Corea del Sur y su apuesta por la educación para modernizar el país, Singapur y su liderazgo entre los países más atractivos para hacer negocios, Finlandia y su posicionamiento en torno al apoderamiento de las mujeres, la neutralidad y centralidad de Suiza, Israel y su llamada a los innovadores para que acudan a la tierra prometida de la tecnología o incluso la Rusia imperialista de Putin son ejemplos de cómo una visión no solo puede modelar la percepción de un país, sino también transformarlo desde el interior.

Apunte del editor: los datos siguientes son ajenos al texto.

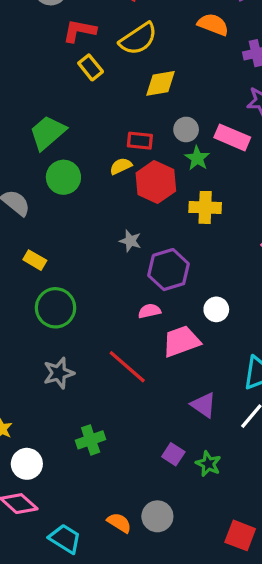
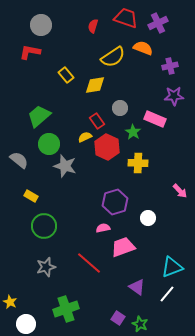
red L-shape: (79, 31) -> (30, 52), moved
yellow semicircle: (138, 39) -> (113, 57), moved
yellow diamond: (161, 83) -> (95, 85), moved
gray circle: (186, 129) -> (120, 108), moved
red rectangle: (140, 141) -> (97, 121), turned 49
gray star: (130, 241) -> (65, 166), moved, size x1.6
white circle: (216, 309) -> (148, 218), moved
green cross: (91, 440) -> (66, 309), size x1.4

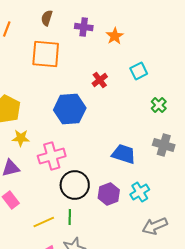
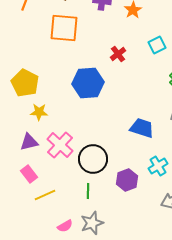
pink cross: (52, 156) -> (60, 145), moved, turned -32
purple hexagon: (109, 194) -> (127, 180), moved
yellow line: (44, 222) -> (45, 195), moved

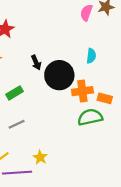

No es una tarea fácil para éste o cualquier gobierno, porque las miserias del corto plazo se imponen con demasiada frecuencia a las grandezas de una mirada de largo alcance. Ni para los partidos políticos, cuyo ideario tiene la misma consistencia que los principios de Groucho Marx. Además de su capacidad de cambiar de principios, el humorista norteamericano sostenía que «la política es el arte de buscar problemas, encontrarlos, hacer un diagnóstico falso y aplicar después los remedios equivocados».
Estoy convencido de que una mayoría de los españoles acertaríamos en el diagnóstico de qué le ocurre al relato de España, aunque también lo estoy de que sería difícil articular un consenso. Baste recordar la intervención de José Luis Rodríguez Zapatero en una sesión de control al Gobierno en el Senado en noviembre de 2004: «Si hay un concepto discutible y discutido en la teoría política y en la ciencia constitucional es precisamente el de nación«.

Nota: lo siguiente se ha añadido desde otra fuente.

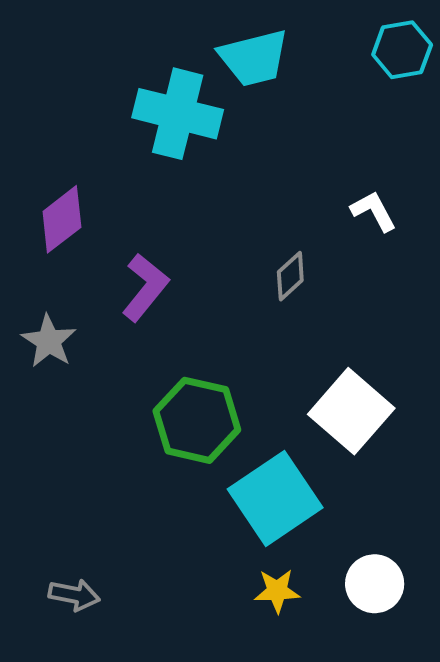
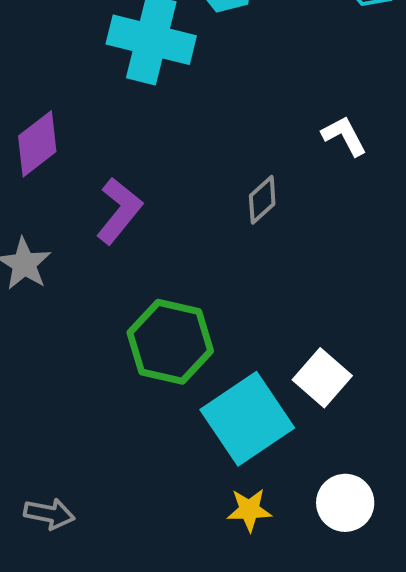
white square: (351, 411) -> (322, 378), moved, size x0.7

Por eso le corresponde al gobierno la responsabilidad de escribir el principio y el fin de la narración. El principio que arranca del diagnóstico y de las fortalezas que atesoramos como nación; y el fin, que debe contener el mayor número posible de conclusiones felices, tantos como personas se sientan protagonistas de esa misma historia. La trama ha de ser desarrollada por los actores españoles, quienes no son solo aquellos que tienen la nacionalidad, sino también los que residen o visitan el país y los que se relacionan en algún momento con él.
El relato se proyecta en la marca país, entendida como el contenedor de la visión, el posicionamiento y las experiencias de relación. También aquí se necesita el liderazgo del gobierno nacional, aunque la responsabilidad en la ejecución está mucho más distribuida entre los distintos agentes de la marca. Pero esa es otra historia, la que ahora realmente interesa escribir es la de un país cuyo alma ha sido narcotizada por los efluvios de países más chiquititos cuyos cuentos han sido bien imaginados y contados. Confiemos en que todos, el gobierno en primer lugar, hayamos aprendido la lección: no dejemos que otros cuentos sustituyan a la historia de España.